Berhubung waktu yang sangat singkat, dan riset yang sangat padat, maka partisipan Lumbung Kelana dan tim Aksara Tani kurang persiapan untuk melaksanakan kegiatan Seniman Memasak tersebut. Dan memang, tidak ada waktu khusus dan riset yang mendalam dari partisipan untuk kegiatan ini.
Seniman memasak dilaksanakan pada tanggal 29 Januari 2022 di halaman kantor pasirputih pada pukul 9 pagi waktu Lombok bersamaan dengan Pembukaan Pameran Lumbung Kelana. Kegiatan tersebut dihadiri oleh ibu-ibu, bapak-bapak dan anak-anak dari beberapa PAUD yang ada di Pemenang dan warga sekitar kantor pasirputih.
Seperti yang telah dibahas sebelumnya, bahwa harapannya dengan adanya kegiatan Seniman Memasak ini akan terjadi ruang pertukaran informasi tentang rasa dan sejarah baik makanan atau budaya dari daerah yang berbeda, maka dalam kegiatan ini Tim Aksara Tani membingkainya dalam bentuk challenge, di mana partisipan akan ‘berkompetisi’ dengan warga Lombok dalam mengolah bahan makanan yang telah disediakan tim Aksara Tani dengan waktu yang terbatas yaitu hanya 45 menit.
Tim Aksara Tani memilih Terong bulat dan Terong panjang sebagai bahan utama dalam kegiatan kali ini. Selain karena menu terong sangat dekat dengan warga Lombok dan pengolahannya yang sederhana, tim Aksara Tani juga menemukan kemiripan antara olahan terong di Lombok dan di daerah para partisipan, Solok dan Pekanbaru. Sehingga tim Aksara Tani memilih untuk mengelaborasi menu terong itu lebih jauh, antara Lombok, Solok, dan Pekanbaru. Namun sayang, karena waktu riset dan persiapan yang terbatas, tujuan mengelaborasi menu terong dari daerah Solok dan Pekanbaru tidak maksimal.
Dalam kegiatan seniman memasak itu, ada dua tim yang berkompetisi. Tim pertama yaitu Bang Husin, partisipan dari Pekanbaru sebagai kepala Chef yang membuat olahan terong sesuai daerah asalnya dan dibantu oleh dua orang relawan dan tim yang kedua yaitu bu Zulfah sebagai kepala Chef dibantu oleh Hafiz partisipan dari Solok dan satu relawan. Pembentukan tim tersebut agar selama memasak juga terjadi pertukaran resep antara Pekanbaru-Lombok, dan Lombok-Solok.

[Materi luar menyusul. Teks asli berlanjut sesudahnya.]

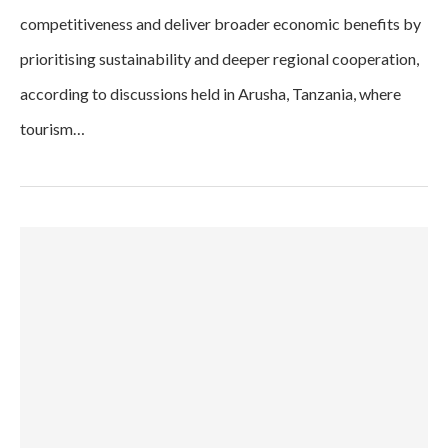
competitiveness and deliver broader economic benefits by
prioritising sustainability and deeper regional cooperation,
according to discussions held in Arusha, Tanzania, where
tourism…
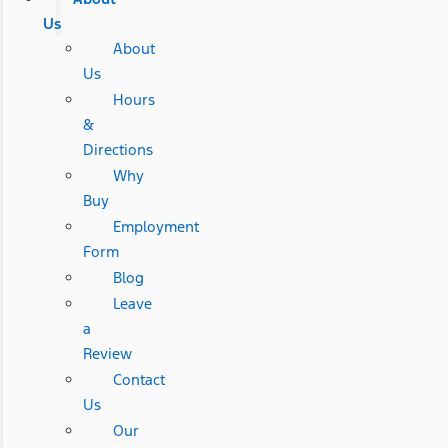
Us
About
Us
Hours
&
Directions
Why
Buy
Employment
Form
Blog
Leave
a
Review
Contact
Us
Our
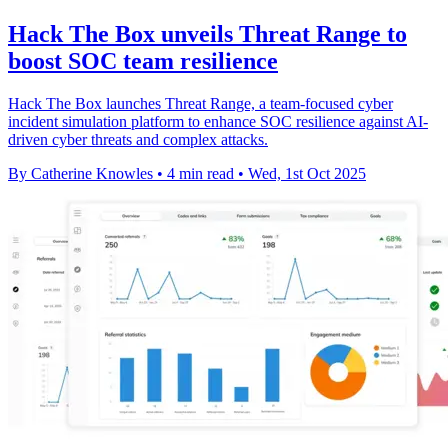
Hack The Box unveils Threat Range to
boost SOC team resilience
Hack The Box launches Threat Range, a team-focused cyber
incident simulation platform to enhance SOC resilience against AI-
driven cyber threats and complex attacks.
By Catherine Knowles
•
4 min read
•
Wed, 1st Oct 2025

Memasak bersama kaum ibu selalu menyenangkan. Begitu juga yang dirasakan Bang Husin dan Hafiz. Secara tidak sadar, kaum ibu di tim Bang Husin mengambil alih tugas, sehingga olahan terong diantara dua tim sama, yaitu Beberuk dan Rusuq, karena kaum ibu yang berasal dari Lombok. Tapi meski sama tetap berbeda. Beda ibu, beda resep dan rasanya.

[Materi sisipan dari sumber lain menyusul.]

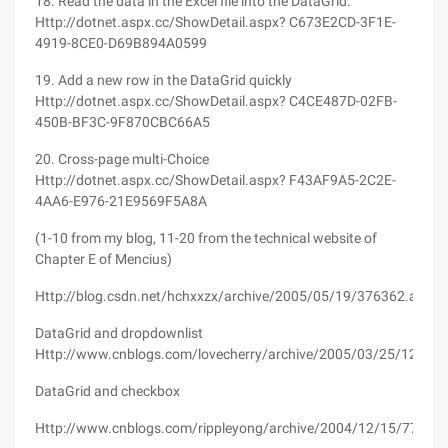
18. Read the data in the Excel file into the DataGrid.
Http://dotnet.aspx.cc/ShowDetail.aspx? C673E2CD-3F1E-
4919-8CE0-D69B894A0599
19. Add a new row in the DataGrid quickly
Http://dotnet.aspx.cc/ShowDetail.aspx? C4CE487D-02FB-
450B-BF3C-9F870CBC66A5
20. Cross-page multi-Choice
Http://dotnet.aspx.cc/ShowDetail.aspx? F43AF9A5-2C2E-
4AA6-E976-21E9569F5A8A
(1-10 from my blog, 11-20 from the technical website of
Chapter E of Mencius)
Http://blog.csdn.net/hchxxzx/archive/2005/05/19/376362.aspx
DataGrid and dropdownlist
Http://www.cnblogs.com/lovecherry/archive/2005/03/25/125525
DataGrid and checkbox
Http://www.cnblogs.com/rippleyong/archive/2004/12/15/77563.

Secara umum, cara pembuatan Beberuk adalah terong bulat hijau yang diris tipis yang dicampur dengan sambal dari cabai, tomat, terasi, bawang, garam dan tambahkan sedikit minyak. Dan yang membedakan dari tiap ibu adalah cara bagaimana mengolah sambalnya. Ada yang diulek semua, ada yang diiris semua, dan ada yang hanya cabenya diulek, lalu bawang dan tomatnya diiris. Ada yang ketika mencampur langsung ditambah minyak, ada juga yang ketika siap saji ditambah minyak yang telah dimasak. Rasa pedasnya juga berbeda.
Tidak berbeda jauh dengan pembuatan Rusuq terong. Jika beberuk menggunakan terong bulat hijau yang diiris, maka Rusuq terong menggunakan terong hijau panjang yang dibakar yang kemudian diaduk dengan sambal yang juga terbuat dari cabai, tomat, terasi, bawang dan sedikit garam.

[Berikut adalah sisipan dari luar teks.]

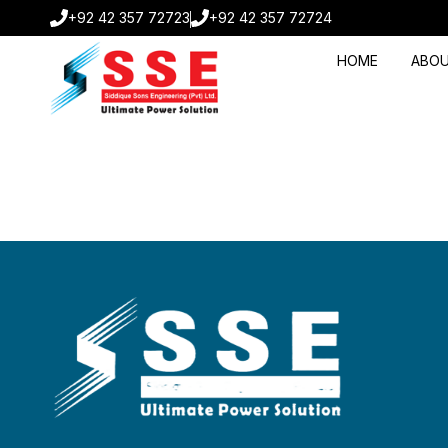
+92 42 357 72723
+92 42 357 72724
HOME
ABOU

Waktu masih tersisa 10 menit, menu terong yang sama telah tersaji. Namun, sebagai kepala Chef, bang Husin merasa bertanggung jawab untuk membuat satu menu yang berbeda, yang berasal d, aeri daerahnya. Akhirnya bang Husin memanfaatkan sisa waktu itu. Bang Husin menggoreng terong hijau, kemudian dicampur dengan sambal yang terdiri dari cabai, tomat, terasi dan garam yang telah diulek. Dan terakhir ditambah bawang goreng.
Setelah semua pembuatan menu makanan selesai, maka yang terjadi adalah waktu bertukar rasa dan cerita bersama para warga yang telah hadir sambil makan-makan. Kata Bang Husin, “Selama saya residensi, maka ini adalah pesta yang sebenarnya. Masak bersama dan makan-makan”.
Setelah itu, secara resmi pameran Lumbung Kelana pun di buka. Tidak hanya anak-anak, ibu-ibu dan bapak-bapak pun terlihat begitu antusias melihat pameran itu.
Kegiatan Seniman Memasak juga selesai dengan bahagia, dan tentu meninggalkan beberapa catatan penting untuk perbaikan kegiatan Seniman Memasak selanjutnya.